The plan was presented to the House GOP caucus Thursday morning after Lew warned lawmakers that he would be unable to guarantee payments to any group — whether Social Security recipients or U.S. bondholders — unless Congress raises the federal debt ceiling.


If the GOP plan goes over well with rank-and-file Republicans, Boehner could put the legislation on the floor for a vote late Thursday, aides said.


House Majority Leader Eric Cantor (R-Va.) described the plan at the news briefing as “a temporary extension of the debt ceiling in exchange for a real commitment by the president and the Senate majority leader to sit down and talk about the pressing problems” facing the country. Rep. Kevin McCarty (R-Calif.), the House majority whip, characterized these problems as “drivers” of increasing federal debt.


Obama has indicated he could support a short-term debt-limit hike, but he has also demanded that Republicans allow the government to reopen before he would negotiate with the GOP.

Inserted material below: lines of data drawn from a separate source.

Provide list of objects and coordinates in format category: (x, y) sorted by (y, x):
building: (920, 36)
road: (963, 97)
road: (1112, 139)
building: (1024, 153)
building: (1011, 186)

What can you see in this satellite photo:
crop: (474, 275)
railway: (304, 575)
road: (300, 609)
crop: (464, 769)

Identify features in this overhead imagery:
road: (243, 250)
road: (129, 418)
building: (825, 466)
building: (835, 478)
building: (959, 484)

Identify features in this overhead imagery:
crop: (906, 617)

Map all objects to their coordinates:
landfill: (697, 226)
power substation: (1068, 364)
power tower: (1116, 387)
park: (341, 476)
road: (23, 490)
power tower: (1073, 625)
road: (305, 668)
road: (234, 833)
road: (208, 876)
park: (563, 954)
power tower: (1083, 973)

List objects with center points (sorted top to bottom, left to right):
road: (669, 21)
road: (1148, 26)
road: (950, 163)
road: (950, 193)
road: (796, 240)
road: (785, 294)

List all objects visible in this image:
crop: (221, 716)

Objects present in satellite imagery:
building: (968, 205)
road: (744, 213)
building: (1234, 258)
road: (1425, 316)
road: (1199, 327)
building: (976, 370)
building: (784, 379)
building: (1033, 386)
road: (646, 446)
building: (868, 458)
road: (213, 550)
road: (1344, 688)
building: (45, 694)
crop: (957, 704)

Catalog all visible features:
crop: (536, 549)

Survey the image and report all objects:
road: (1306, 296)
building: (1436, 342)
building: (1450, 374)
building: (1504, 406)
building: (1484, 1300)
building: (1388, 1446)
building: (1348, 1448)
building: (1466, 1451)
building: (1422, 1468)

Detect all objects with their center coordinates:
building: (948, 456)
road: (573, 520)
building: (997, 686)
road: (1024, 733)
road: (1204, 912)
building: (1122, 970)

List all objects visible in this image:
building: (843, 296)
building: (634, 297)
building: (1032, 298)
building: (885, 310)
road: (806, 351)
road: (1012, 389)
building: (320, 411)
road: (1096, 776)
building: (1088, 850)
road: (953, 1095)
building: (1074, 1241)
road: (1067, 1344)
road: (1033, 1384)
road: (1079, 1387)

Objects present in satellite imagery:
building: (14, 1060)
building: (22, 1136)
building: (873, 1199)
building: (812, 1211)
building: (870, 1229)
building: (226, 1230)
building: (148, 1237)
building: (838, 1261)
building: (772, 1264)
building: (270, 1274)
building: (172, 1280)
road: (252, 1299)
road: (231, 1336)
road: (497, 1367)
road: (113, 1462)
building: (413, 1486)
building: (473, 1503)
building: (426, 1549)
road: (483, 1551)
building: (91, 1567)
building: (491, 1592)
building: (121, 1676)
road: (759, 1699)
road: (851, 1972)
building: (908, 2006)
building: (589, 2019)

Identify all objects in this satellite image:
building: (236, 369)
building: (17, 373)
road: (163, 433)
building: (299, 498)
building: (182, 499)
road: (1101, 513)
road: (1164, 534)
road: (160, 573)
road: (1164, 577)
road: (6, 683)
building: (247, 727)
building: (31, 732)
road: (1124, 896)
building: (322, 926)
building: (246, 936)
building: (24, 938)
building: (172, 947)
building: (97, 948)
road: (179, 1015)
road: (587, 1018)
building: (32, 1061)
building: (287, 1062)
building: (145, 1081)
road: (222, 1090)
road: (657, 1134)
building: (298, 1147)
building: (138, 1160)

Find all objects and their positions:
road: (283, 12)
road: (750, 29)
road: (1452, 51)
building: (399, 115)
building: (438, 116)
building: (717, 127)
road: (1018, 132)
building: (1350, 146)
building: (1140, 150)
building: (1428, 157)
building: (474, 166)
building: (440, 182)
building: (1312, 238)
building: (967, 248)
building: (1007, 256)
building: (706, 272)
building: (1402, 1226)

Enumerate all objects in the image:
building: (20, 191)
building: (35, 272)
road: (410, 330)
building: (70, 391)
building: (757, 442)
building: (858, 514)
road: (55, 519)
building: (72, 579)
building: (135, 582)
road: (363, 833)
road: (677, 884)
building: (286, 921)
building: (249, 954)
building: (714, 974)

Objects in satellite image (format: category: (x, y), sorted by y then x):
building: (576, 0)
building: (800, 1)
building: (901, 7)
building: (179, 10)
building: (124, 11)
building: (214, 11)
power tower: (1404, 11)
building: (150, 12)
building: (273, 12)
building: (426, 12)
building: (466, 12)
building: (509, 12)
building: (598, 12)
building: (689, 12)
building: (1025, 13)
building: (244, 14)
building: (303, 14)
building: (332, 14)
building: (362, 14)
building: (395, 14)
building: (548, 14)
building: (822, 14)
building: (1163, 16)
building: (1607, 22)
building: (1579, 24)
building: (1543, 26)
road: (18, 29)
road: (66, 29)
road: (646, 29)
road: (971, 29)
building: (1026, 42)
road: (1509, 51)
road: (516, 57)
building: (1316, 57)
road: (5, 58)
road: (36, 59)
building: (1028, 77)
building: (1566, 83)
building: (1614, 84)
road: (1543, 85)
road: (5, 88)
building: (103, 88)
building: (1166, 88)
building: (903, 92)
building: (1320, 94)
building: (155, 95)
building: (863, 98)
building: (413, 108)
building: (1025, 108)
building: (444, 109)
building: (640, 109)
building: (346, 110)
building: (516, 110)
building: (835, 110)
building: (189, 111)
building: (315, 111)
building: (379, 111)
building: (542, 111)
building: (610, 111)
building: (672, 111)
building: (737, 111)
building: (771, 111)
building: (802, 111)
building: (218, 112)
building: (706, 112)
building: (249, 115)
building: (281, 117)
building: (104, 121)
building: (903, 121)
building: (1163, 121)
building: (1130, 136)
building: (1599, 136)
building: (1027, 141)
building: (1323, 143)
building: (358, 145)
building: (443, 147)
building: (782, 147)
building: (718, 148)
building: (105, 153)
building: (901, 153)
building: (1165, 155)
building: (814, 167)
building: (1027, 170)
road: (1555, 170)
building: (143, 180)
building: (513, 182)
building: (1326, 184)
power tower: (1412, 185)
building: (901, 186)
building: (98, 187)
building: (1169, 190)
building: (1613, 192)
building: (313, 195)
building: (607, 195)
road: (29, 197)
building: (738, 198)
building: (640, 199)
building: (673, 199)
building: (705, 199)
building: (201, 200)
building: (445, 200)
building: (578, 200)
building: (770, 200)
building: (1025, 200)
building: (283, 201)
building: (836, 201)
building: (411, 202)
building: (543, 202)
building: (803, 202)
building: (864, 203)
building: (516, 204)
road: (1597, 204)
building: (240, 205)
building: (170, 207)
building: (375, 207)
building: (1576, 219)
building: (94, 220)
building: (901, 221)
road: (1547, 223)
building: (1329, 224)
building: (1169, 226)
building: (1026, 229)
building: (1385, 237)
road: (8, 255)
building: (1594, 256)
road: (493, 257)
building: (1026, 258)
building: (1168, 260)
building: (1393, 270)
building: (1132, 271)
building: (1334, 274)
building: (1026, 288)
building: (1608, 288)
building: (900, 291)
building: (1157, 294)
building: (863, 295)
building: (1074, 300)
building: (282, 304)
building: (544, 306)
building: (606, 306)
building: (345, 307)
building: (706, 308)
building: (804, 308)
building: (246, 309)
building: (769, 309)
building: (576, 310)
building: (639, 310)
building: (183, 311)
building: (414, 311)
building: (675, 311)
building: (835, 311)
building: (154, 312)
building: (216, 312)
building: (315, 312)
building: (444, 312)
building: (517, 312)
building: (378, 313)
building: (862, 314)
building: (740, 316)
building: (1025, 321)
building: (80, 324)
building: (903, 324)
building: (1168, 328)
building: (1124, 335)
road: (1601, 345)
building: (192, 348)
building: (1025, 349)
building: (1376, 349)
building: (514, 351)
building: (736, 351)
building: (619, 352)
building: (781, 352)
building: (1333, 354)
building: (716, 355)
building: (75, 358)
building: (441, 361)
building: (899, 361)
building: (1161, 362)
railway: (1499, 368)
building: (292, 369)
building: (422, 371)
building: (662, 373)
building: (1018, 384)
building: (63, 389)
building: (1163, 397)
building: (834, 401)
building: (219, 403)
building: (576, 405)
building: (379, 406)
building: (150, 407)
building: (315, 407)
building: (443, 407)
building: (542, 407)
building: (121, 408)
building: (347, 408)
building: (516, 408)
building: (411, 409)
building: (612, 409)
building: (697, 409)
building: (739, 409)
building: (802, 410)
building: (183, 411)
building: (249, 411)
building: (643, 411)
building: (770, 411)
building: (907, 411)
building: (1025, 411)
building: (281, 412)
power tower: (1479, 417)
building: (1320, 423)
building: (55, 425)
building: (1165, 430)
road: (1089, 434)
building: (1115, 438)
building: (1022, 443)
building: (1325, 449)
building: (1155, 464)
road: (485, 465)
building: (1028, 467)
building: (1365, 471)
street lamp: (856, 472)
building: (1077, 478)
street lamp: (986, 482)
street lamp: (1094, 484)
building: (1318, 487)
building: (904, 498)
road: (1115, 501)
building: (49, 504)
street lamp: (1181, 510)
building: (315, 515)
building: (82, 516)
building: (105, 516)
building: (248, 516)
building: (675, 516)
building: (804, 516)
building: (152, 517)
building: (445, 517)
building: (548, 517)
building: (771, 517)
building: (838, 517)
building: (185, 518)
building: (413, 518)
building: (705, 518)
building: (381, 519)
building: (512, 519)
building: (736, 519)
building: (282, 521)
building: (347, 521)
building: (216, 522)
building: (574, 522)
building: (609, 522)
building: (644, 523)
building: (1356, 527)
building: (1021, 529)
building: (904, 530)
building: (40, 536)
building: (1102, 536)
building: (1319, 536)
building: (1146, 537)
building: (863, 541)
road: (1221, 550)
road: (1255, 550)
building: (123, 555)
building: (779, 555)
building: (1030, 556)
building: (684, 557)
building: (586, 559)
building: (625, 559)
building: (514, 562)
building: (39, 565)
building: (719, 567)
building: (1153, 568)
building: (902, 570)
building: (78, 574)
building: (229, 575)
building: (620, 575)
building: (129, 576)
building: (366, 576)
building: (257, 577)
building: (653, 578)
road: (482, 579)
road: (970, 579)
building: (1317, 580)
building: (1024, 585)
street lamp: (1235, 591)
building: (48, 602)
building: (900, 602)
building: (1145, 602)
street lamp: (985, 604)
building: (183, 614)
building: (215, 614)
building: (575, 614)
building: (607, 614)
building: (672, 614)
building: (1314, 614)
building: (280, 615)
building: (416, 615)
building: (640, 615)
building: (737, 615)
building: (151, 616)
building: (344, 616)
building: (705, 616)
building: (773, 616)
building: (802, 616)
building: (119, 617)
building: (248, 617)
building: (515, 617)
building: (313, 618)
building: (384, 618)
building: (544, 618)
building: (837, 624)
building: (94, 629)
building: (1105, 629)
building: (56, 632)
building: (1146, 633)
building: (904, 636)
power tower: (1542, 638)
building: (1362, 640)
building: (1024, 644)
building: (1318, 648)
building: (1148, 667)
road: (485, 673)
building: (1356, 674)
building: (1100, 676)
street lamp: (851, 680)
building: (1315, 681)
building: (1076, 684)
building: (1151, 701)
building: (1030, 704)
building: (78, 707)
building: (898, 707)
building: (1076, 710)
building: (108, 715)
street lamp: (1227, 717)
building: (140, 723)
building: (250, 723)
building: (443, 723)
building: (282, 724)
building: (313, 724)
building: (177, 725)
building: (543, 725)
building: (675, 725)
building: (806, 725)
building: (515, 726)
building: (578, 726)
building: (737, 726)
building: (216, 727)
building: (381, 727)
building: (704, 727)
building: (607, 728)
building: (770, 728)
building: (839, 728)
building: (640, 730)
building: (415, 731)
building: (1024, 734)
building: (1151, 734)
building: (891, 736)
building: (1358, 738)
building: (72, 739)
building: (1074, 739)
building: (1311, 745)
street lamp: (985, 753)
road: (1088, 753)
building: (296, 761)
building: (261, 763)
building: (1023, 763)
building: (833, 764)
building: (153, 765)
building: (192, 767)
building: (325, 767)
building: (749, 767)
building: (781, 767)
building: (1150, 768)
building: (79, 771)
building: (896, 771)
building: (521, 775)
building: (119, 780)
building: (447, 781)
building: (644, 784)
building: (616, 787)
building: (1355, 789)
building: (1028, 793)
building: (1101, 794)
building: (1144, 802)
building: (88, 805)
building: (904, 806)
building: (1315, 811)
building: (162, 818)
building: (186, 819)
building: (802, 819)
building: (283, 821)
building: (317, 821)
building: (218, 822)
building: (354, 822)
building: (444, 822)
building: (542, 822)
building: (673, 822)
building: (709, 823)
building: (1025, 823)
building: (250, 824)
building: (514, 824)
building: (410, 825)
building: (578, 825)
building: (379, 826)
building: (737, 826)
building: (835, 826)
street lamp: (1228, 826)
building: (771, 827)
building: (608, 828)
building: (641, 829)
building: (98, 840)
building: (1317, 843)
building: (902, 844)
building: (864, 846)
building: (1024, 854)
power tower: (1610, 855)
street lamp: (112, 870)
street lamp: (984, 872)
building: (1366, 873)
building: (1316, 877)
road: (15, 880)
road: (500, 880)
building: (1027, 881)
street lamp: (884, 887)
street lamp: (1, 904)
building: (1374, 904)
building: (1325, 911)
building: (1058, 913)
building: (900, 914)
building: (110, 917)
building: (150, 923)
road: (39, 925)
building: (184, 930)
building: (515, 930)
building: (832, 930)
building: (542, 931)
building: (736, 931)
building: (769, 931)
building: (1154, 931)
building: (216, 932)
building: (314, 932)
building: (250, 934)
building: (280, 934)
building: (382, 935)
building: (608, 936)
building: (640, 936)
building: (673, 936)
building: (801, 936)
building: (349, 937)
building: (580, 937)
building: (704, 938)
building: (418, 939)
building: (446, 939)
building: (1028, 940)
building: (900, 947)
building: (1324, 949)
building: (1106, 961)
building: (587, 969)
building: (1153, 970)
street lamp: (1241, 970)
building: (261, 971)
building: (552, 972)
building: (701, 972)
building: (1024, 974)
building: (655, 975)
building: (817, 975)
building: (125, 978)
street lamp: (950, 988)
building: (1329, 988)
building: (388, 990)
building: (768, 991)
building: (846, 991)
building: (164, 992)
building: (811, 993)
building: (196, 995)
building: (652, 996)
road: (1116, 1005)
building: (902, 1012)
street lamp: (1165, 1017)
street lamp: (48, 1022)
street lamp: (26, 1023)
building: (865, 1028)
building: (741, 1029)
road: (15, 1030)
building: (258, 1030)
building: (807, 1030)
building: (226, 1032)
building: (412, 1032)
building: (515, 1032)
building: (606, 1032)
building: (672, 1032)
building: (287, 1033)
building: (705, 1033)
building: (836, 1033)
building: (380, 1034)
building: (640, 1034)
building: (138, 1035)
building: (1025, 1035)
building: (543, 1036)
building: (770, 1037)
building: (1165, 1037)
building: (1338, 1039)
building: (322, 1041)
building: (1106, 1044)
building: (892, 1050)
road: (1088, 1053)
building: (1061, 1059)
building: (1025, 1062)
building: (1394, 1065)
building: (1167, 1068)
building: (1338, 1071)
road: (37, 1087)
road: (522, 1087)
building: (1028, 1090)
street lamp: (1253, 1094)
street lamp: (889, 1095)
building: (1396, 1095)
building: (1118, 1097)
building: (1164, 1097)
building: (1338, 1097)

If the Republicans want to negotiate, they should “reopen the government, extend the debt ceiling,” Obama said last week. “If they can’t do it for a long time, do it for the period of time in which these negotiations are taking place.”


Carney, the White House spokesman, told reporters Thursday afternoon: “The president is happy that cooler heads at least seem to be prevailing in the House, that there at least seems to be a recognition that default is not an option.” However, Obama “believes it would be far better . . . to raise the debt ceiling for an extended period of time,” as Senate Democrats are proposing.


“It would be far better for the economy if we stopped this episodic brinksmanship and . . . mothballed the nuclear weapon here, which is the threat of default, for a longer duration,” Carney said. “But it is certainly at least an encouraging sign that . . . they are not listening to the debt-limit and default deniers.” If Republicans now recognize that default cannot be permitted, he added, “why keep the nuclear weapon in your back pocket?”


The first reactions from Republican House members appeared generally positive. But several insisted they would back the measure only with a commitment from the president to open negotiations over the next debt-ceiling hike.


“All we’re doing is saying, if the president hasn’t come towards us, we’ll just move the deadline out and offer it again,” said Rep. John Fleming (R-La.). “We haven’t changed our position. We’ve just changed the timeline.”


Fleming rejected the idea that the proposal represents a concession from Republicans. “Not really, if we get a concession from the president, to sit down and negotiate. If he doesn’t agree to that, I won’t agree to the debt ceiling.”